I notice unexpected results when applying index filtering to a numpy array (b[b < 3] = 0
). Any variable that has been assigned from or to the variable that is being filtered will have the same filter applied i.e. if b = a
, a
will be filtered the same filter as b
.
I have created a test file to see what variables get affected when index filtering is applied to a variable.
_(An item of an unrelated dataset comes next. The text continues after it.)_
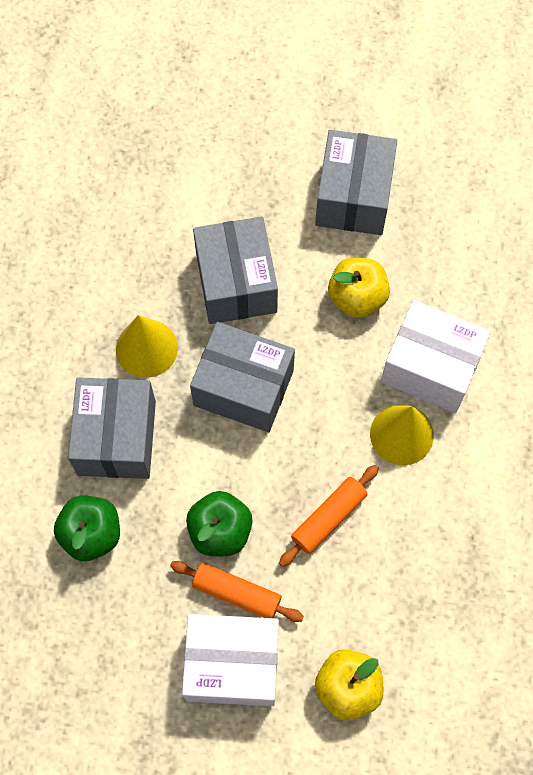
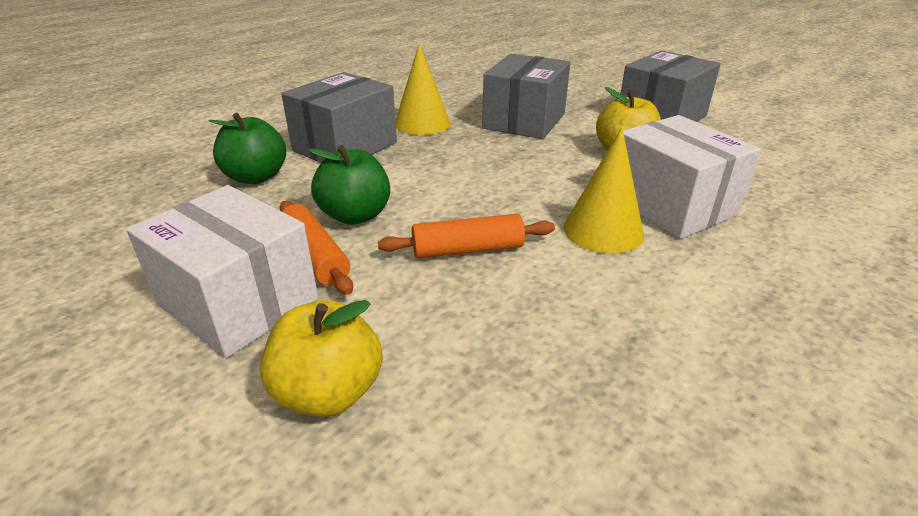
camera: 35 degrees right, 35 degrees down
grey box [190,322,295,432] -> none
I have ran the code below with results given verse what I expected to get.
import numpy as np
class tester1(object):
def __init__(self):
self.a = np.array([[1, 2, 3], [4, 5, 6]])
self.b = []
self.c = []
self.d = []
def test1(self):
self.b = self.a
self.c = self.b
self.d = self.c
d = self.d
e = d
d[d < 3] = 0
print('self.a')
print(self.a)
print('self.b')
print(self.b)
print('self.c')
print(self.c)
print('d')
print(d)
print('e')
print(e)
class tester2(object):
def __init__(self):
self.d = np.array([[1, 2, 3], [4, 5, 6]])
self.e = []
self.t = tester1()
self.t.test1()
def test2(self):
self.t.b = self.d
self.t.c = self.t.b
self.e = self.t.b
self.t.b[self.t.b < 3] = 0
print('self.t.b')
print(self.t.b)
print('self.t.c')
print(self.t.c)
print('self.d')
print(self.d)
print('self.e')
print(self.e)
def test3(self):
print('self.d')
print(self.d)
self.e = self.d
a = np.array([[False, False, False], [False, True, True]])
f = self.d
f[a] = 0
print('self.d')
print(self.d)
print('self.e')
print(self.e)
print('f')
print(f)
def test4(self):
a = self.t.a
b = a
c = b
c[c > 4] = 2
print('self.t.a')
print(self.t.a)
print('b')
print(b)
print('c')
print(c)
The class produced the results on the top and the results I expect are on the bottom.
when I run t = tester2()
self.a [[0 0 3] [4 5 6]] # Actual
self.a [[1 2 3] [4 5 6]] # Expected
self.b [[0 0 3] [4 5 6]]
self.b [[1 2 3] [4 5 6]]
self.c [[0 0 3] [4 5 6]]
self.c [[1 2 3] [4 5 6]]
d [[0 0 3] [4 5 6]]
d [[0 0 3] [4 5 6]]
e [[0 0 3] [4 5 6]]
e [[1 2 3] [4 5 6]]
When I run t.test2()
self.t.b [[0 0 3] [4 5 6]] # Actual
self.t.b [[0 0 3] [4 5 6]] # Expected
self.t.c [[0 0 3] [4 5 6]]
self.t.c [[1 2 3] [4 5 6]]
self.d [[0 0 3] [4 5 6]]
self.d [[1 2 3] [4 5 6]]
self.e [[0 0 3] [4 5 6]]
self.e [[1 2 3] [4 5 6]]
When I run t.test3()
self.d [[0 0 3] [4 5 6]] # Actual
self.d [[1 2 3] [4 5 6]] # Expected
self.d [[0 0 3] [4 0 0]]
self.d [[1 2 3] [4 5 6]]
self.e [[0 0 3] [4 0 0]]
self.e [[1 2 3] [4 5 6]]
f [[0 0 3] [4 0 0]]
f [[1 2 3] [4 0 0]]
When I run t.test4()
self.t.a [[0 0 3] [4 2 2]] # Actual
self.t.a [[1 2 3] [4 5 6]] # Expected
b [[0 0 3] [4 2 2]]
b [[1 2 3] [4 5 6]]
c [[0 0 3] [4 2 2]]
c [[1 2 3] [4 2 2]]
It happens because you assign variables a,b,c and d to the same array. Think of the variables as access to this array. If you apply filtering to this array. Then it will affect all variables as they are pointing to this same array. If you want to seperate array based on this one you can use copy method like arr_b = arr_a.copy() or arr_b = arr_a[:].